[DATA TO EXAMINE Boundary: Start]
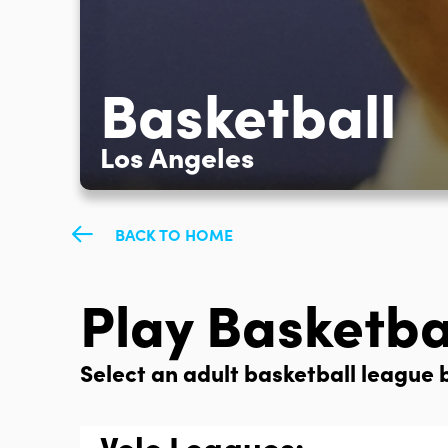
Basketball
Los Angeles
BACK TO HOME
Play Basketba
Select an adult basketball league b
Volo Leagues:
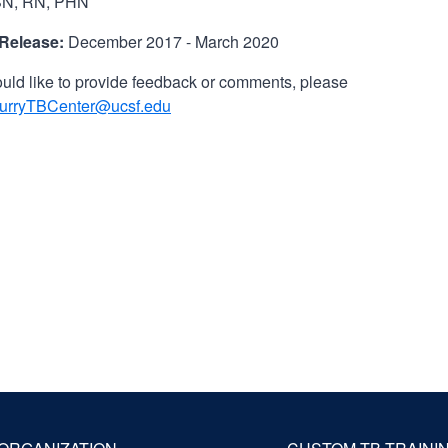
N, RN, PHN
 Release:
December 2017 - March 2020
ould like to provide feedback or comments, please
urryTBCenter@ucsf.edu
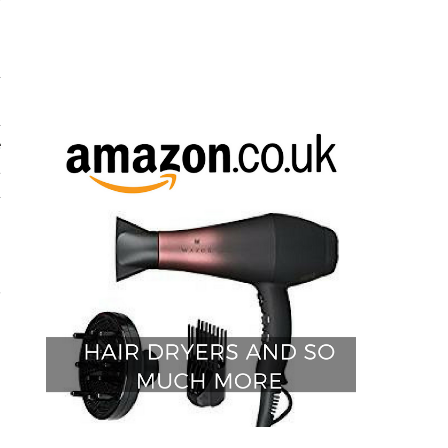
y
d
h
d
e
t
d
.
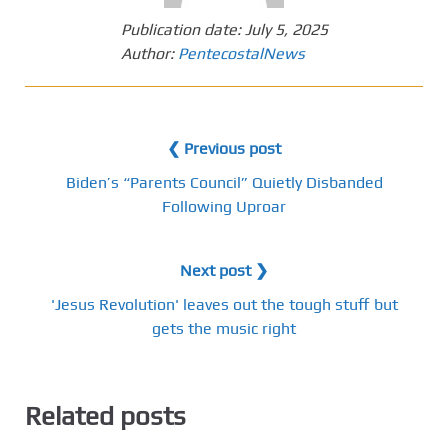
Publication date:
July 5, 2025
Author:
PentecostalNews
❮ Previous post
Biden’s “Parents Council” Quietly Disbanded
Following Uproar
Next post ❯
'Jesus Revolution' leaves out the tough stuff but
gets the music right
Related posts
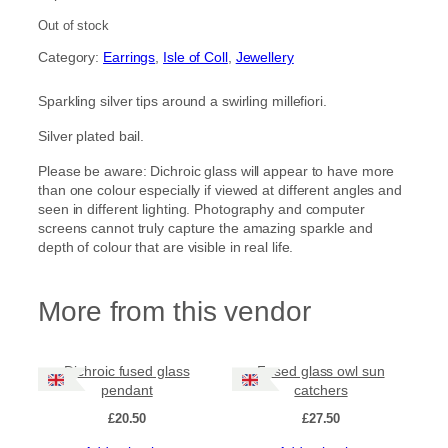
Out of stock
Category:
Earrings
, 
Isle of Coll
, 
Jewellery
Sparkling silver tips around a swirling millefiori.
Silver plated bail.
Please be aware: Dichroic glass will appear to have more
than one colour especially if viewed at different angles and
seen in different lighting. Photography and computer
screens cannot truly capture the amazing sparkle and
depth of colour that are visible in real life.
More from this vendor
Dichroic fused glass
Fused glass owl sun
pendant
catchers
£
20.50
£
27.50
[DATA TO EXAMINE Boundary: End]
ACTION ITEM:
The listing above is to be retyped word for word, with the pictures omitted.

SOLUTION:
Basketball
Los Angeles
BACK TO HOME
Play Basketba
Select an adult basketball league b
Volo Leagues:
N, RN, PHN
 Release:
December 2017 - March 2020
ould like to provide feedback or comments, please
urryTBCenter@ucsf.edu
y
d
h
d
e
t
d
.
Publication date:
July 5, 2025
Author:
PentecostalNews
❮ Previous post
Biden’s “Parents Council” Quietly Disbanded
Following Uproar
Next post ❯
'Jesus Revolution' leaves out the tough stuff but
gets the music right
Related posts
Out of stock
Category:
Earrings
, 
Isle of Coll
, 
Jewellery
Sparkling silver tips around a swirling millefiori.
Silver plated bail.
Please be aware: Dichroic glass will appear to have more
than one colour especially if viewed at different angles and
seen in different lighting. Photography and computer
screens cannot truly capture the amazing sparkle and
depth of colour that are visible in real life.
More from this vendor
Dichroic fused glass
Fused glass owl sun
pendant
catchers
£
20.50
£
27.50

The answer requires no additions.